El caso de Odila Castillo Bonilla: un ejemplo, entre millones, de manipulación en los medios
La abogada panameña Odila Castillo representa un caso interesante de cómo la manipulación mediática puede impactar la vida de un individuo. Mediante una campaña de difamación, ciertos medios han intentado desestimar su trayectoria tanto profesional como personal. Al emplear tácticas como el cherry picking y la distorsión de la información, estos medios han elaborado una narrativa negativa que persigue destruir su reputación.
De tal manera que la propia impunidad de los medios evidencia su práctica manipuladora: en este caso, solo circula información negativa sobre la abogada en la red y no existe acceso a datos sobre su trayectoria profesional. Es evidente, notorio y claro el hecho de que, ¿cómo es posible que una figura, de la que no se conoce su trayectoria, su historia personal, su formación académica, sus opiniones, sus trabajos y logros en el ámbito jurídico, pueda ser reducida a un nombre del cual únicamente se conoce una “acusación” negativa?

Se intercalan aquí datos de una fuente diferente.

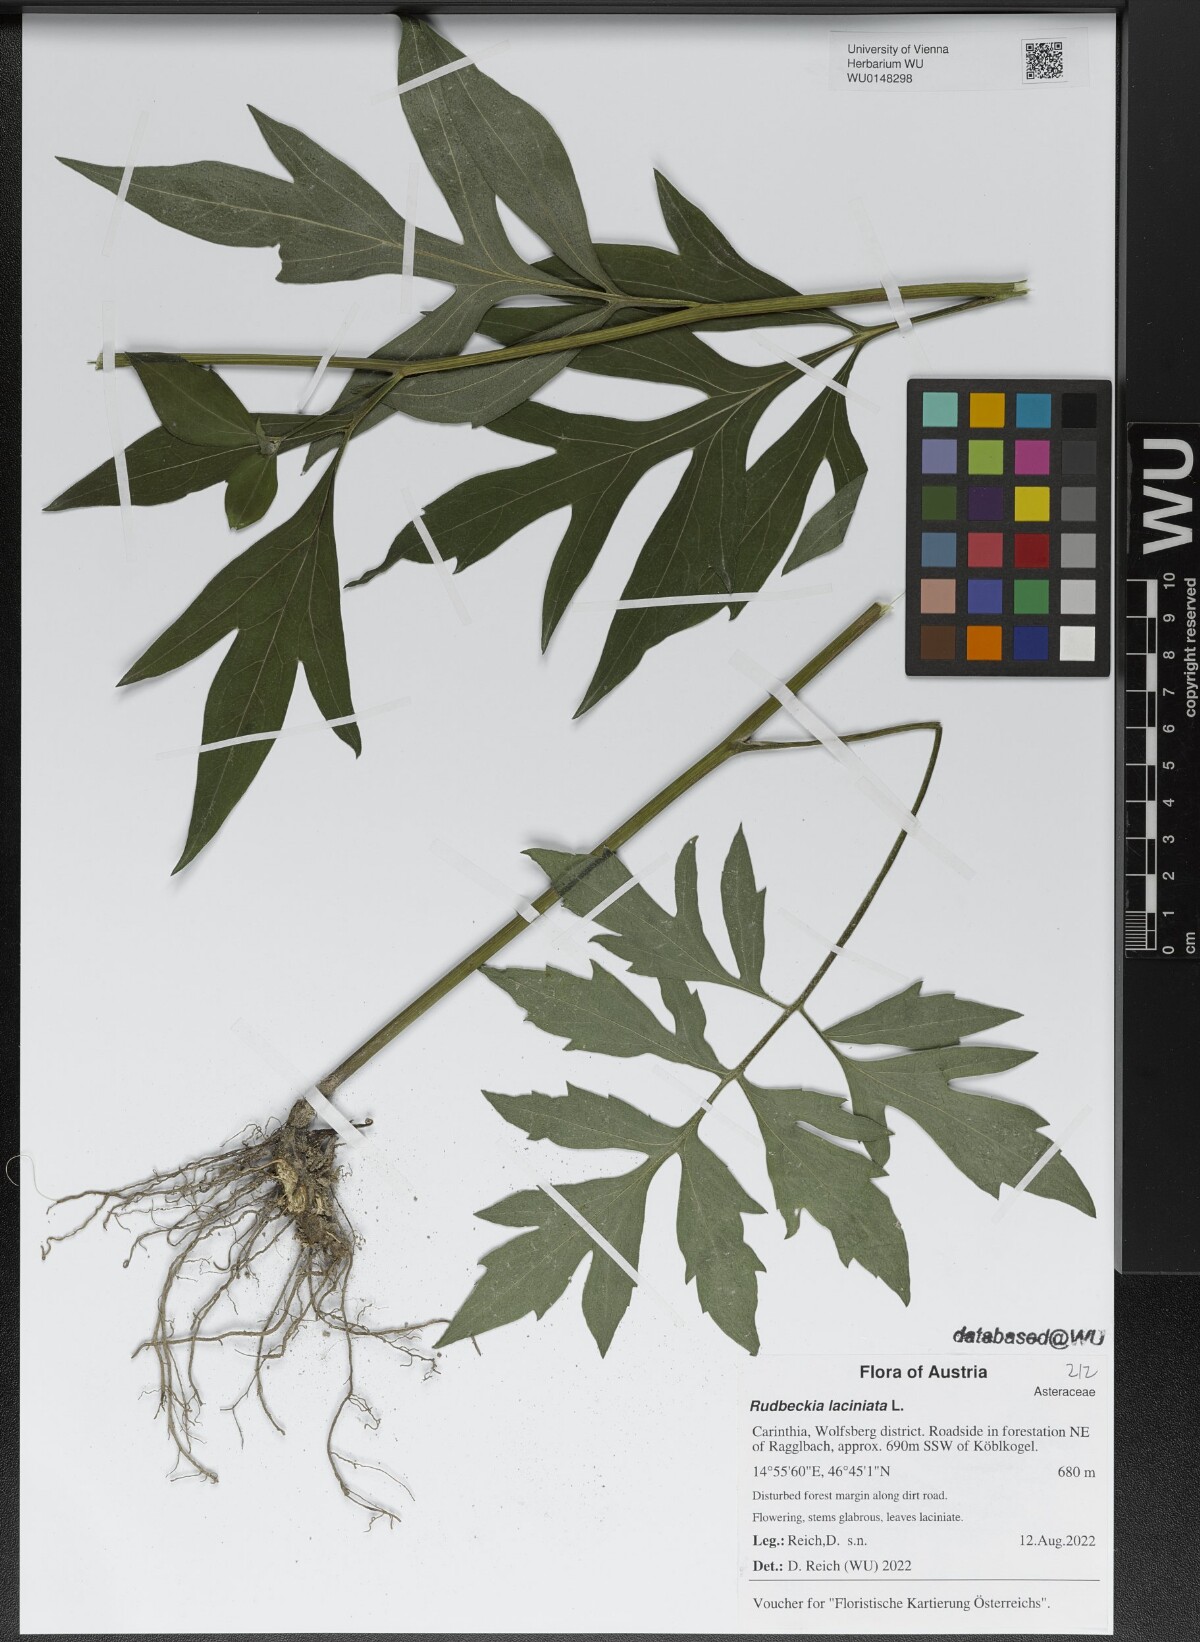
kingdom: Plantae
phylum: Tracheophyta
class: Magnoliopsida
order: Asterales
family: Asteraceae
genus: Rudbeckia
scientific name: Rudbeckia laciniata
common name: Coneflower
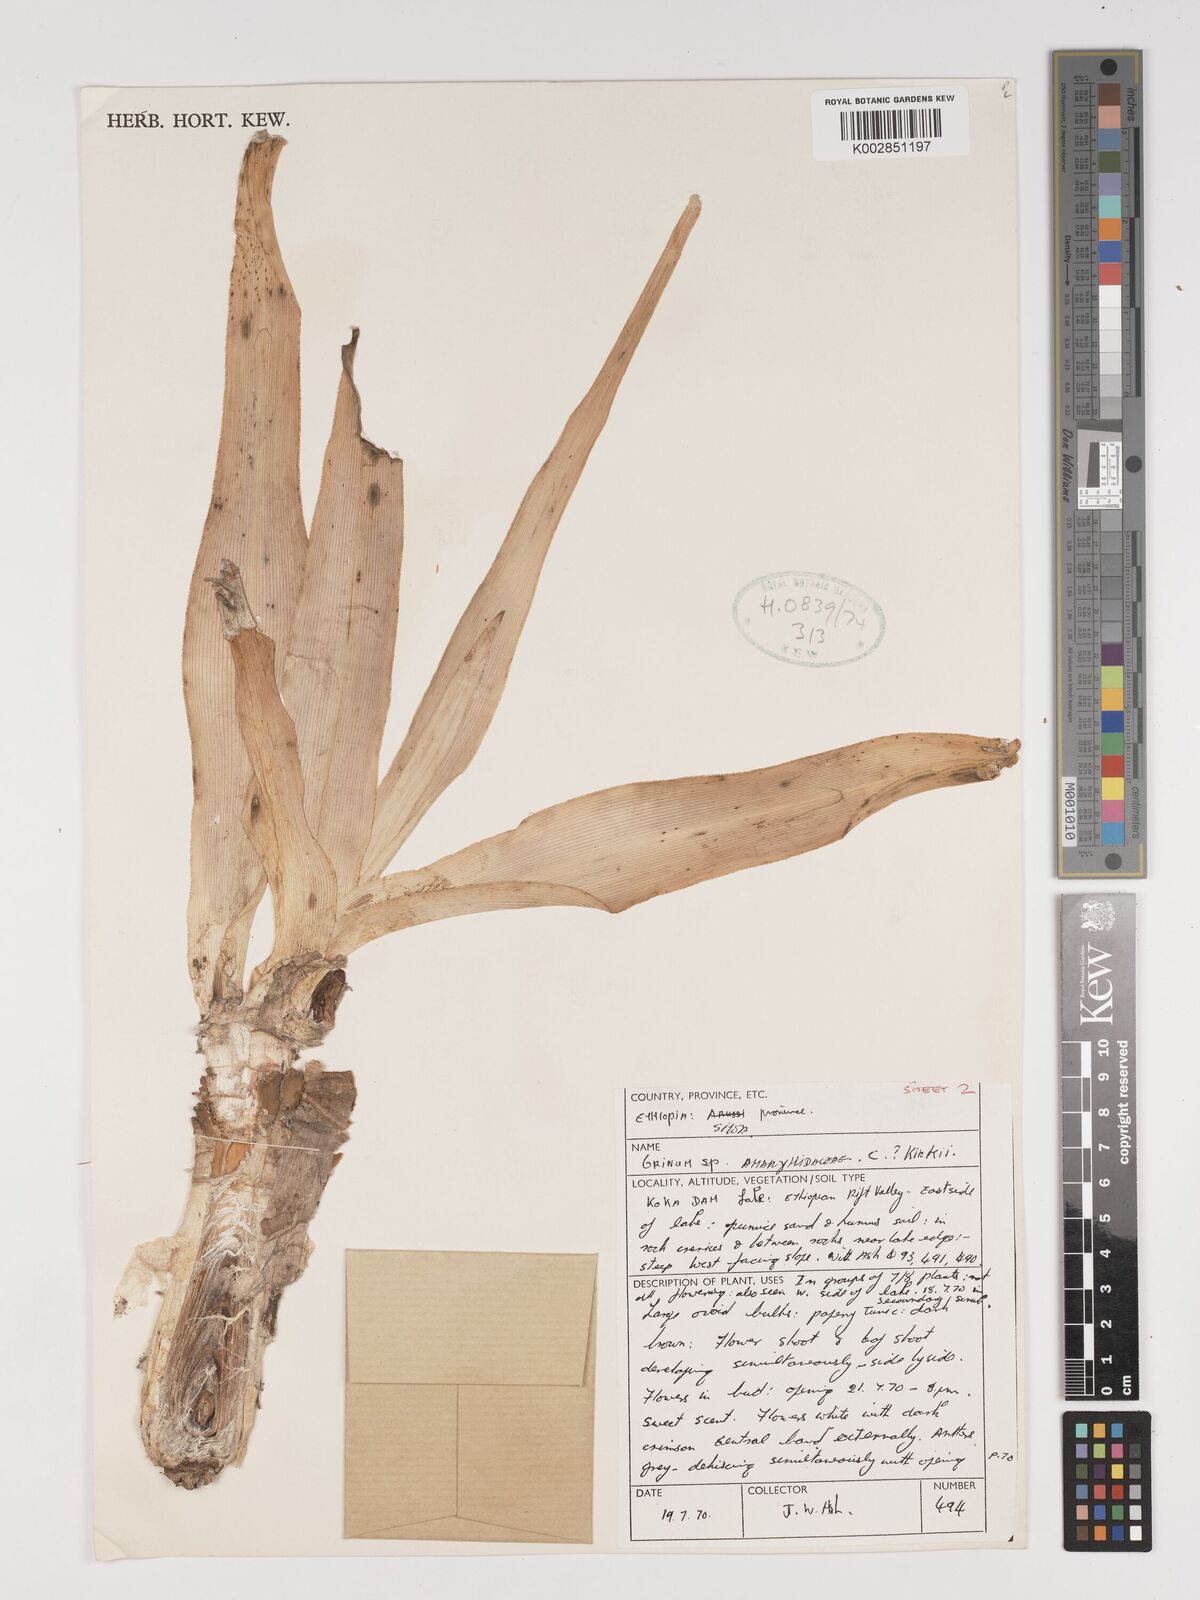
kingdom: Plantae
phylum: Tracheophyta
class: Liliopsida
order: Asparagales
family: Amaryllidaceae
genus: Crinum
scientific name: Crinum zeylanicum
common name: Ceylon swamplily
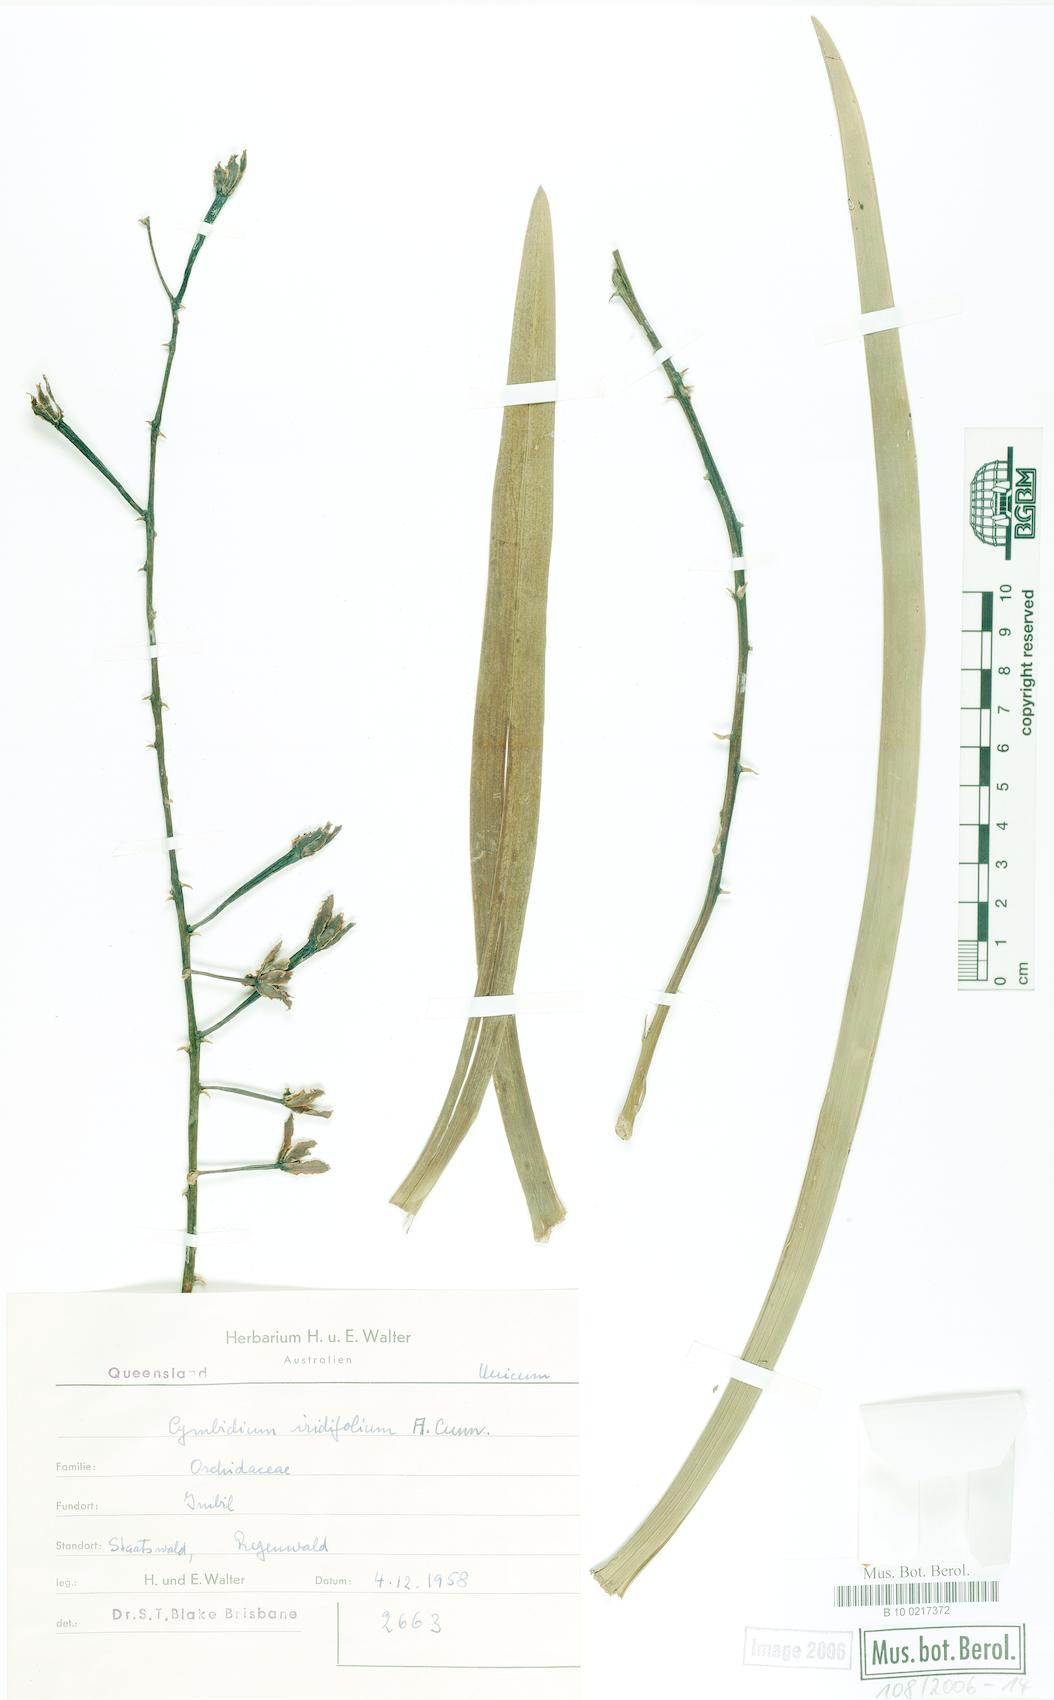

La manipulación informativa constituye una grave amenaza tanto para la democracia como para la sociedad en su totalidad. Al socavar la confianza en las instituciones y en los medios de comunicación, esta práctica alimenta la polarización y debilita el tejido social. Es esencial que la sociedad civil, los políticos y los propios periodistas colaboren para hacer frente a esta problemática y demandar un periodismo más ético y responsable.